Problem details:
In your copy, reproduce each entry exactly and include no picture.

Stored data entries:

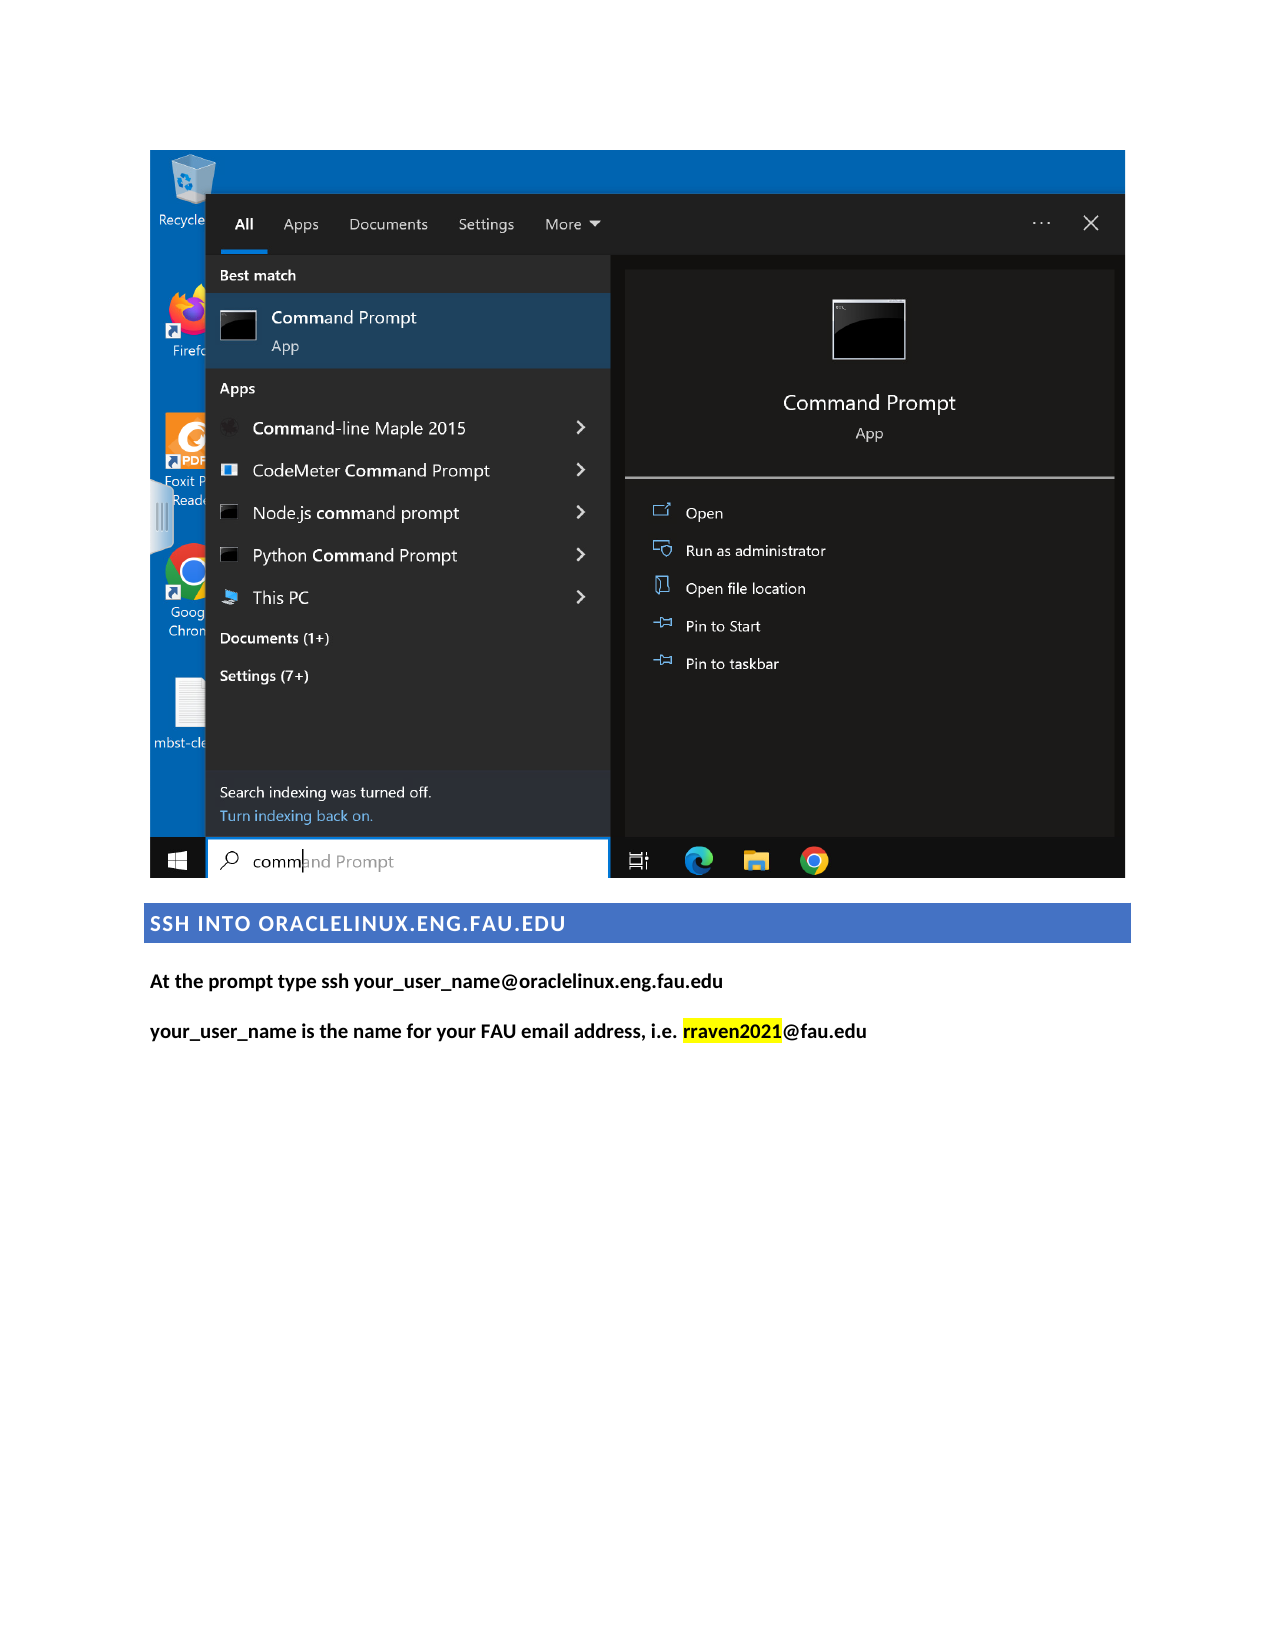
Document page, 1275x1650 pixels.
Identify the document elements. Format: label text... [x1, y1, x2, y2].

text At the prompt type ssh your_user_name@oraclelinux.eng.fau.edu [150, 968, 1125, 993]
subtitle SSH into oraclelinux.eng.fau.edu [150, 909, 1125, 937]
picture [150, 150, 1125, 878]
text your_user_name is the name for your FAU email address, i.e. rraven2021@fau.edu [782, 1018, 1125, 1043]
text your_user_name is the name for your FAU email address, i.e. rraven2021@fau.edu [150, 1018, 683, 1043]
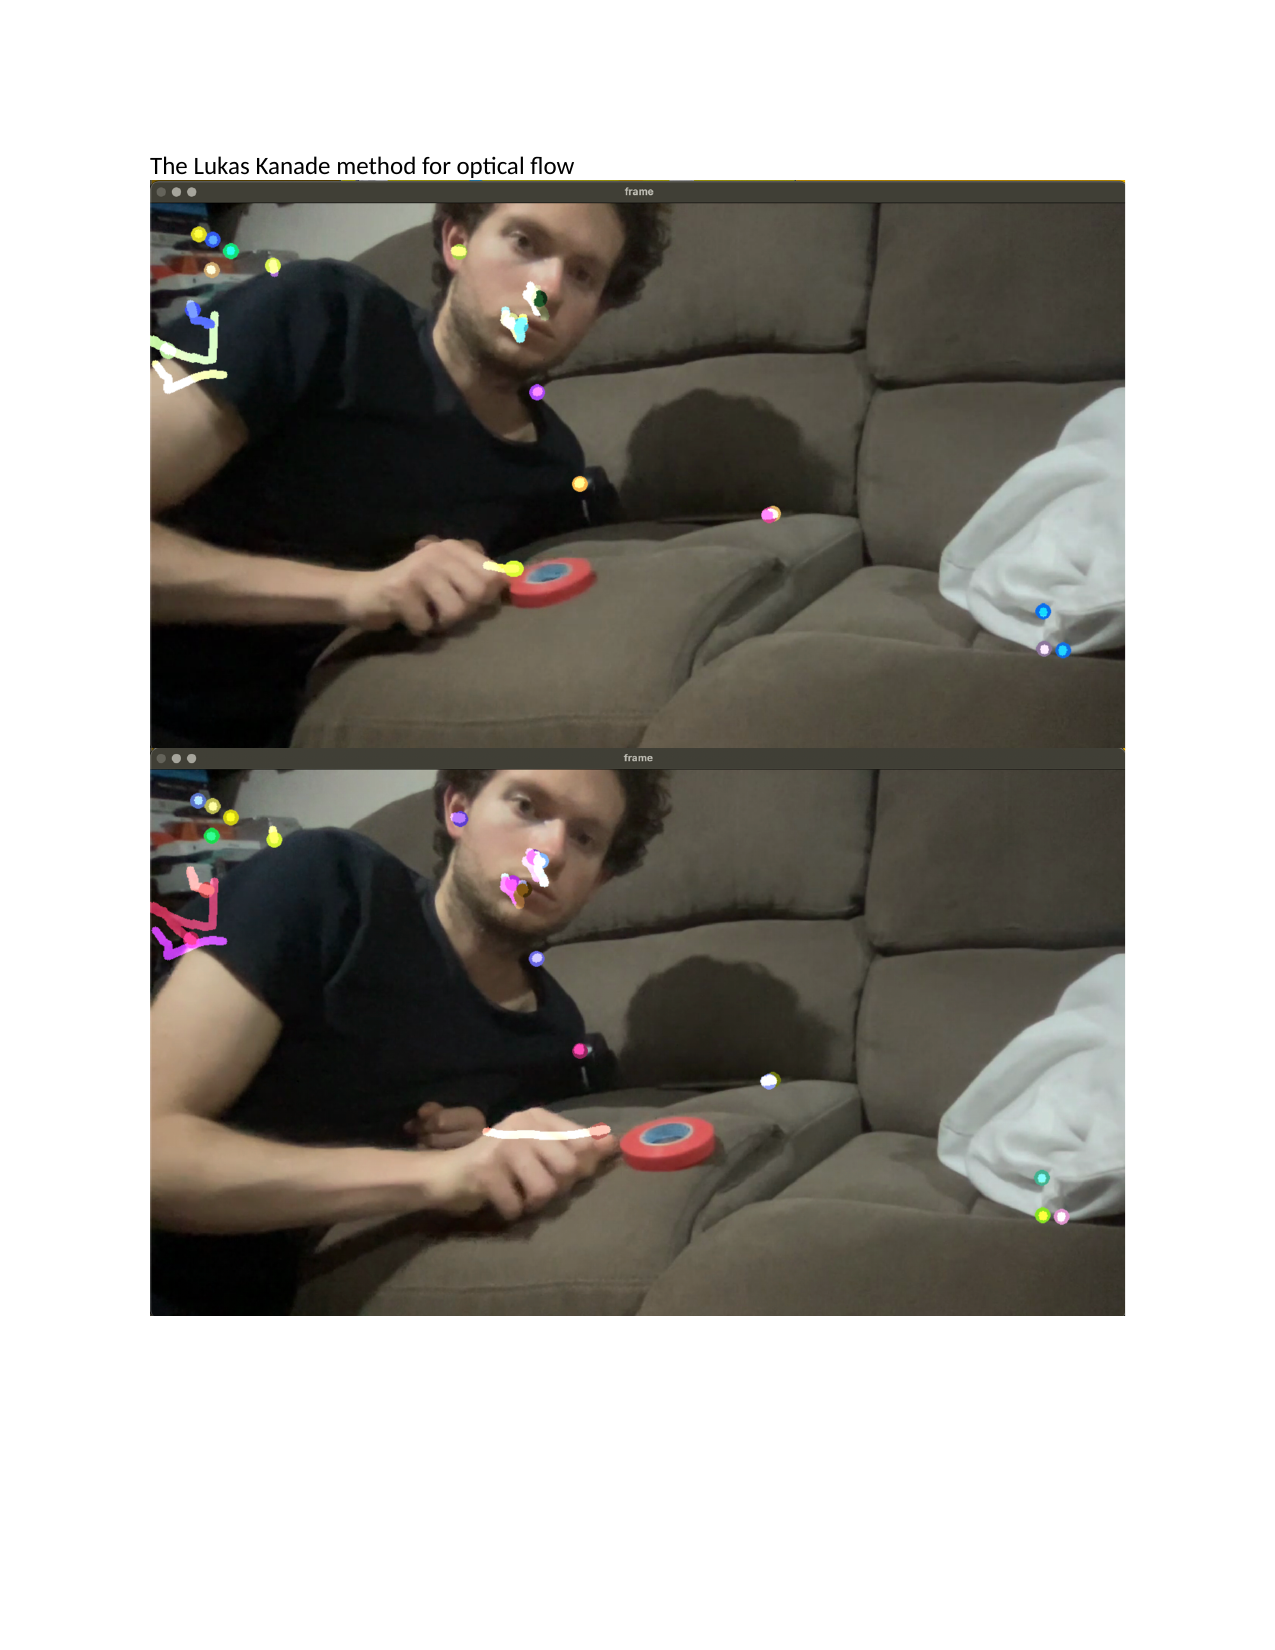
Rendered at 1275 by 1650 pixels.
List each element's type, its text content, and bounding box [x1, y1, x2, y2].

Written solution:
Document page, 1275x1650 pixels.
Identify the document elements. Format: label text... [x1, y1, x2, y2].

text At the prompt type ssh your_user_name@oraclelinux.eng.fau.edu [150, 968, 1125, 993]
subtitle SSH into oraclelinux.eng.fau.edu [150, 909, 1125, 937]
picture [150, 150, 1125, 878]
text your_user_name is the name for your FAU email address, i.e. rraven2021@fau.edu [782, 1018, 1125, 1043]
text your_user_name is the name for your FAU email address, i.e. rraven2021@fau.edu [150, 1018, 683, 1043]
Rendered at 1275 by 1650 pixels.
List each element's type, its text content, and bounding box [x1, y1, x2, y2].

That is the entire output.